Given instruction: Recast the lines of the records below as a JSON list of strings, one string per line, with blank lines left out. Cover every record, and leave the pictures out of the answer.

┌──

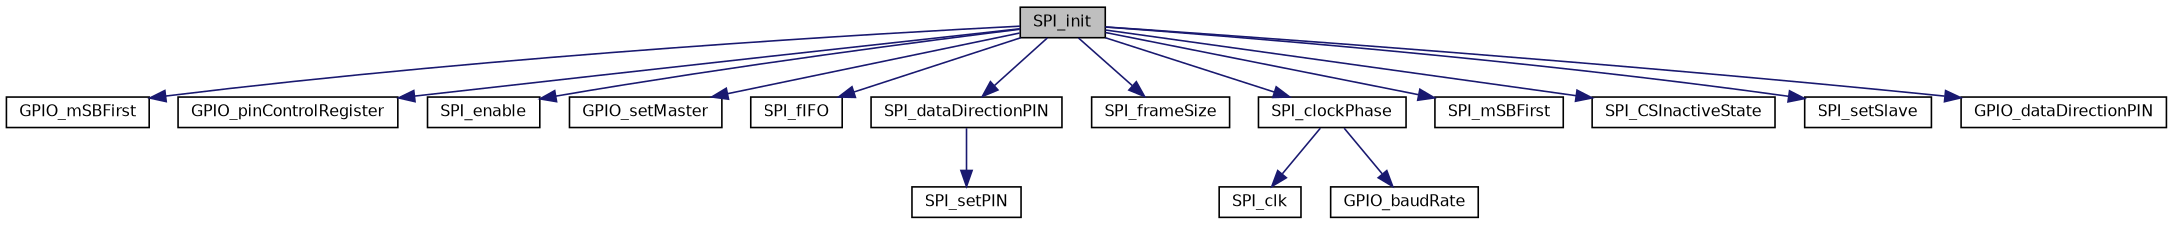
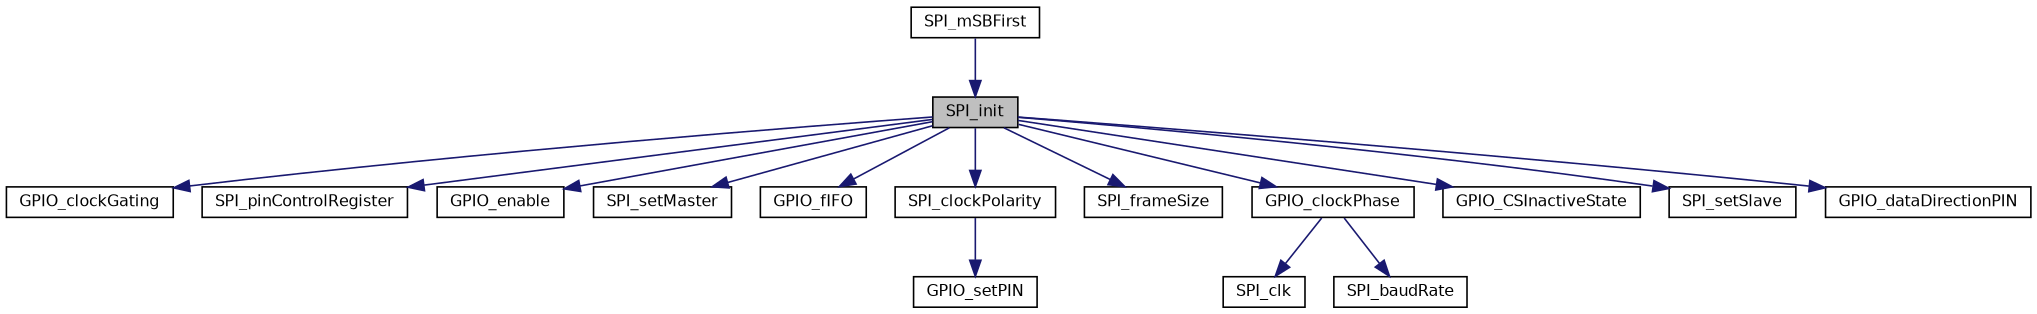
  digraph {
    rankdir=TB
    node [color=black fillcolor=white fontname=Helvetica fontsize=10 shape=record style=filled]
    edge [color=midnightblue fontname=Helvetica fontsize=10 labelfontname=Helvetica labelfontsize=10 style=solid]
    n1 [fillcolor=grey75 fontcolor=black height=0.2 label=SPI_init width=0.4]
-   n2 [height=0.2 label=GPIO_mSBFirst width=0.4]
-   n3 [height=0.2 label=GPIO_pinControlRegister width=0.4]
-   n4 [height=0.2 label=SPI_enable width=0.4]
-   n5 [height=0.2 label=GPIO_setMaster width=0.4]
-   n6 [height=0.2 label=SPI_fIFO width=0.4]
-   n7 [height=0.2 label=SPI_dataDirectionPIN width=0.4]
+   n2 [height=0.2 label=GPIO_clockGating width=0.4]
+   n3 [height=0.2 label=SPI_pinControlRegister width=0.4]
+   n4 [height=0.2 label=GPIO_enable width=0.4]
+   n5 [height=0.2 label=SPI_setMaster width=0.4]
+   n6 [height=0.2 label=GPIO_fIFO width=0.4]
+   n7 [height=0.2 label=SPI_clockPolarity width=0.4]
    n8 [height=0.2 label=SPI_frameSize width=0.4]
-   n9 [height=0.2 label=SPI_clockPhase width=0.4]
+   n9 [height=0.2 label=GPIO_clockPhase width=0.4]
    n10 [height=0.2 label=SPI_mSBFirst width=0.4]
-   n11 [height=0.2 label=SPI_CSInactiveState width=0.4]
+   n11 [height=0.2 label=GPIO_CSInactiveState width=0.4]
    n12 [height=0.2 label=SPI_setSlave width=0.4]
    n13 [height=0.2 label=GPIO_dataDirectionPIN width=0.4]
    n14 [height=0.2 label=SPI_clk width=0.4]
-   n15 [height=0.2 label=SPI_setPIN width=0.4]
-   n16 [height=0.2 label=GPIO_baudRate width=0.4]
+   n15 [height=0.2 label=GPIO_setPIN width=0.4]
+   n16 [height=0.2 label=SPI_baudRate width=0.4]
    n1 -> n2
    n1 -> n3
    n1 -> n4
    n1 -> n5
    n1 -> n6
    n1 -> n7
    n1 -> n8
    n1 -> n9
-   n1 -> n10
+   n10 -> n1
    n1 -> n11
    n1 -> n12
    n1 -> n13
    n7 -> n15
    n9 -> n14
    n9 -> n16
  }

└──

Exercise solution:
[
  "  digraph {",
  "    rankdir=TB",
  "    node [color=black fillcolor=white fontname=Helvetica fontsize=10 shape=record style=filled]",
  "    edge [color=midnightblue fontname=Helvetica fontsize=10 labelfontname=Helvetica labelfontsize=10 style=solid]",
  "    n1 [fillcolor=grey75 fontcolor=black height=0.2 label=SPI_init width=0.4]",
  "-   n2 [height=0.2 label=GPIO_mSBFirst width=0.4]",
  "-   n3 [height=0.2 label=GPIO_pinControlRegister width=0.4]",
  "-   n4 [height=0.2 label=SPI_enable width=0.4]",
  "-   n5 [height=0.2 label=GPIO_setMaster width=0.4]",
  "-   n6 [height=0.2 label=SPI_fIFO width=0.4]",
  "-   n7 [height=0.2 label=SPI_dataDirectionPIN width=0.4]",
  "+   n2 [height=0.2 label=GPIO_clockGating width=0.4]",
  "+   n3 [height=0.2 label=SPI_pinControlRegister width=0.4]",
  "+   n4 [height=0.2 label=GPIO_enable width=0.4]",
  "+   n5 [height=0.2 label=SPI_setMaster width=0.4]",
  "+   n6 [height=0.2 label=GPIO_fIFO width=0.4]",
  "+   n7 [height=0.2 label=SPI_clockPolarity width=0.4]",
  "    n8 [height=0.2 label=SPI_frameSize width=0.4]",
  "-   n9 [height=0.2 label=SPI_clockPhase width=0.4]",
  "+   n9 [height=0.2 label=GPIO_clockPhase width=0.4]",
  "    n10 [height=0.2 label=SPI_mSBFirst width=0.4]",
  "-   n11 [height=0.2 label=SPI_CSInactiveState width=0.4]",
  "+   n11 [height=0.2 label=GPIO_CSInactiveState width=0.4]",
  "    n12 [height=0.2 label=SPI_setSlave width=0.4]",
  "    n13 [height=0.2 label=GPIO_dataDirectionPIN width=0.4]",
  "    n14 [height=0.2 label=SPI_clk width=0.4]",
  "-   n15 [height=0.2 label=SPI_setPIN width=0.4]",
  "-   n16 [height=0.2 label=GPIO_baudRate width=0.4]",
  "+   n15 [height=0.2 label=GPIO_setPIN width=0.4]",
  "+   n16 [height=0.2 label=SPI_baudRate width=0.4]",
  "    n1 -> n2",
  "    n1 -> n3",
  "    n1 -> n4",
  "    n1 -> n5",
  "    n1 -> n6",
  "    n1 -> n7",
  "    n1 -> n8",
  "    n1 -> n9",
  "-   n1 -> n10",
  "+   n10 -> n1",
  "    n1 -> n11",
  "    n1 -> n12",
  "    n1 -> n13",
  "    n7 -> n15",
  "    n9 -> n14",
  "    n9 -> n16",
  "  }"
]